The Wald-Wolfowitz test, also known as the runs test, is a nonparametric statistical test used to assess the randomness of a sequence of two different types of elements (e.g., positive/negative values, successes/failures). It examines whether the order of the elements in a sequence is random or if there is a pattern or trend present. This nonparametric test applies to any ordered data despite the population and sample data distribution, even if a higher sample size is available.
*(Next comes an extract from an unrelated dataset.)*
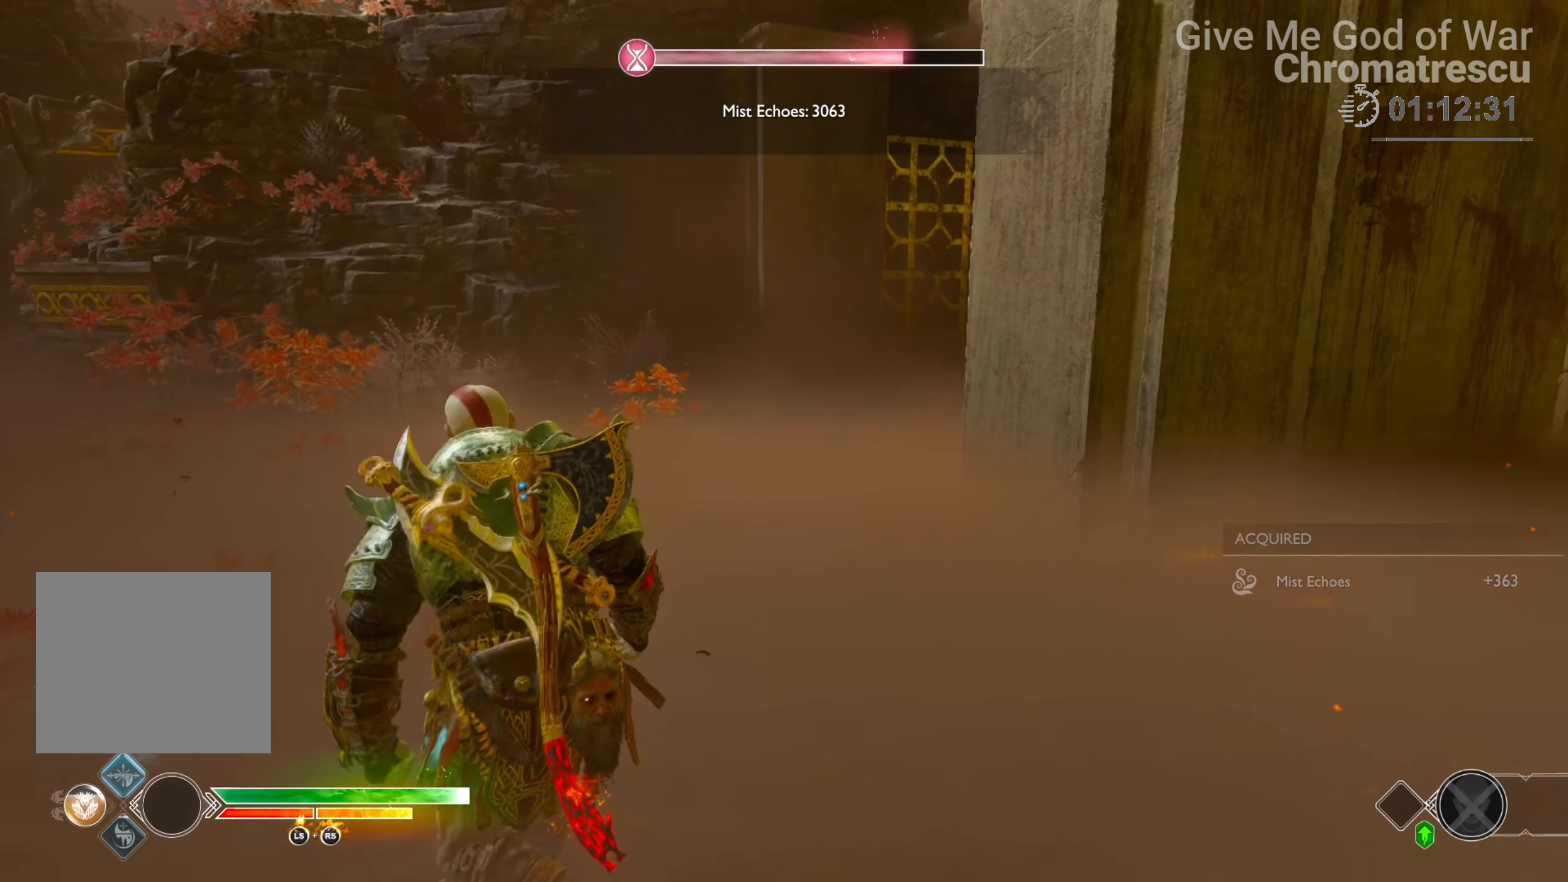
{"buttons": [], "left_stick": "left", "right_stick": "right", "events": [[17, "L3", "down"], [237, "L3", "up"], [322, "right_stick", "right"]]}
The test works by analyzing "runs" in the data—continuous sequences of similar elements. A "run" is defined as a series of consecutive identical symbols (e.g., a run of positive values or a run of negative values). The Wald-Wolfowitz test compares the observed number of runs to the number of runs expected under randomness. Consider the following example for the sequence or run:
Dataset-1:
0, 0, 1, 1, 1, 0, 0, 0, 1, 0, 1, 0, 0, 0, 1, 1, 0, 0, 1, 1
In this dataset, the [0, 0]; [1, 1, 1]; [0, 0, 0]; [1]; [0]; [1]; [0, 0, 0]; [1, 1]; [0, 0]; [1, 1] are the recognizable sequences or runs, for a total of 10 runs. As 0 and 1 are different in nature (i.e., they provide different information, e.g., absence and presence), 0 and 1 together cannot form a run. This means that [0, 1]; [0, 1] cannot be considered as a run.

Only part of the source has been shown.